Web Project Essentials
Web projects create Web applications. You can use a Web project to create a Web application that has smart Web pages. A smart Web page has server-side code that renders the Web page on demand.
Using traditional programming languages, such as Visual Basic or Visual C#, you can create smart Web pages to collect and process information from a user, store it in a database, and so on.
The code-behind model associates dependent source code files with Web pages that have the file extension .aspx or .asmx. For example, hello.aspx might have the dependent source code file hello.aspx.cs.
The server-side code associated with a smart Web page is compiled into an executable file that is located in the Web site /bin folder.
Additional source code files, such as helper classes that are not associated with a specific Web page, are located in the Web site /App_Code folder.
A Web site project (WSP) generates one executable file for each smart Web page. Additional executable files are generated from any source code files in the /App_Code folder.
A Web application project (WAP) produces a single executable file that combines the code for all smart Web pages, as well as all source files in the /App_Code folder.
The solution file for a Web project is located separately from the Web site itself. By default, solution files are located at \Documents and Settings\YourAccount\My Documents\<Visual Studio ####>\Projects\YourWebSite.
If you want to keep the solution file with the Web site, just move it there and reopen it.
If you open a Web site that has no solution file in Visual Studio 2008, a new solution file is automatically generated for it.
Web projects have no project files. Project information is stored in the solution file, the web.config file, and elsewhere.

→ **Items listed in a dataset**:
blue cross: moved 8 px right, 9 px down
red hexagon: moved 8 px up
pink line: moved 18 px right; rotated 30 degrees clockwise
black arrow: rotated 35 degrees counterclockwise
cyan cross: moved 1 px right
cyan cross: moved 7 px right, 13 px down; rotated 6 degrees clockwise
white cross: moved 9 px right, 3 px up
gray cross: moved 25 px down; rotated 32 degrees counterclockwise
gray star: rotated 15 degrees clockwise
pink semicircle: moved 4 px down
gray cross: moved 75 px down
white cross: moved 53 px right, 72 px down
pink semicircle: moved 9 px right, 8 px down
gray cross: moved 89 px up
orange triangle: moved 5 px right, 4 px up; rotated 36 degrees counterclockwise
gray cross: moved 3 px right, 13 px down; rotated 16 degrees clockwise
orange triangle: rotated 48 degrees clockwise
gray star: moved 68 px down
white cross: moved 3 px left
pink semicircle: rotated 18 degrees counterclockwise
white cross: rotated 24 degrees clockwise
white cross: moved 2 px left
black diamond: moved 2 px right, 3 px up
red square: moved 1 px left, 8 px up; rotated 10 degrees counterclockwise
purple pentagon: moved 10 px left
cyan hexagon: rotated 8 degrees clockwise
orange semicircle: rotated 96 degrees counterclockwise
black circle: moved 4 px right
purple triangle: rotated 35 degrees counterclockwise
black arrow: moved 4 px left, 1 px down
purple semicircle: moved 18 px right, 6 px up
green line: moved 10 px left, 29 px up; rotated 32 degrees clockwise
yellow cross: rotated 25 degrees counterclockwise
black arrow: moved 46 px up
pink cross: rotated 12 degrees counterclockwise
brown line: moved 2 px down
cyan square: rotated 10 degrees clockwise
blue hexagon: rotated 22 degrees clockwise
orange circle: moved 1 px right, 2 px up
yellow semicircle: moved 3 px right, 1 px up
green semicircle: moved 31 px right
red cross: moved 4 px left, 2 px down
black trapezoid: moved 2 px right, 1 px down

→ **Task goal**: Extend the Web project essentials passage by writing what comes after its last sentence, on where project information is stored.

→ **Response area**:
Adding global properties to a Web project automatically creates a storage file in the Web project solution folder.
A smart Web page can be associated with a server-side programming language by using the Page directive or the <script runat="server"> tag.
In addition, Web pages can have any number of client-side scripting blocks written in any scripting language.
A Web site project system is implemented by adding project and item templates and registration to the Visual Web Developer project.
A WAP system is implemented as a project subtype, also called a project flavor. The Visual Web Developer project is flavored by the WAP subtype to create the WAP system. For more information on project subtypes, see Project Subtypes.
A smart Web page combines HTML with a server-side programming language. The server-side language is called the contained language. To support a contained language, the Web project system must implement the IVsContainedLanguage family of interfaces.
To support the contained language in an editor, the HTML language service must defer displaying contained language code to a contained language service.
Error markers (red squigglies) should always be created in the code editor's primary buffer.